Algorithms Big Data Data Science Machine-Learning python
Working with datasets comprising millions or billions of samples is an increasingly common task, one that is typically tackled with distributed computing. Nodes in high-performance computing clusters have enough RAM to run intensive and well-tested data analysis workflows. More often than not, however, this is preceded by the scientific process of cleaning, filtering, grouping, and other transformations of the data, through continuous visualizations and correlation analysis. In today’s work environments, many data scientists prefer to do this on their laptops or workstations, as to more effectively use their time and not to rely on spotty internet connection to access their remote data and computation resources. Modern laptops have sufficiently fast I/O SSD storage, but upgrading RAM is expensive or impossible.
Applying the combined benefits of computational graphs, which are common in neural network libraries, with delayed (a.k.a lazy) evaluations to a DataFrame library enables efficient memory and CPU usage. Together with memory-mapped storage (Apache Arrow, hdf5) and out-of-core algorithms, we can process considerably larger data sets with fewer resources. As an added bonus, the computational graphs ‘remember’ all operations applied to a DataFrame, meaning that data processing pipelines can be generated automatically.

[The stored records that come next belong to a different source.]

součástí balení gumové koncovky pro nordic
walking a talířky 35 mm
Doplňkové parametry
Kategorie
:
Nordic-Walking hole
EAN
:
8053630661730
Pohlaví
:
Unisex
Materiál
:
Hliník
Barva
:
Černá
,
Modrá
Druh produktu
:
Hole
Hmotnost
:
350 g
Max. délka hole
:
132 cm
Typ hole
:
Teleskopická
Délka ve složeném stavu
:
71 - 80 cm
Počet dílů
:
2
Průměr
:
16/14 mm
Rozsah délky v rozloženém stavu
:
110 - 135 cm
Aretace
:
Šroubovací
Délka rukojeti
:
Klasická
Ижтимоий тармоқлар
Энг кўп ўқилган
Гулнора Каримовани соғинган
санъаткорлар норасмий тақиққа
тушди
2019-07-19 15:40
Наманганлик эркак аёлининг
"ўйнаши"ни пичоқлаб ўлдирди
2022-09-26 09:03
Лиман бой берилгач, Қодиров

Type: Talk (45 mins); Python level: Intermediate; Domain level: Beginner
Jovan is a senior data scientists & researcher at XebiaLabs, where he creates predictive models related to DevOps pipelines. Working mostly with Python in the Jupyter ecosystem, he has considerable experience in clustering analysis and predictive modeling. Jovan has a PhD in Astrophysics, is a co-founder of vaex.io, and is interested in novel machine learning technologies and applications.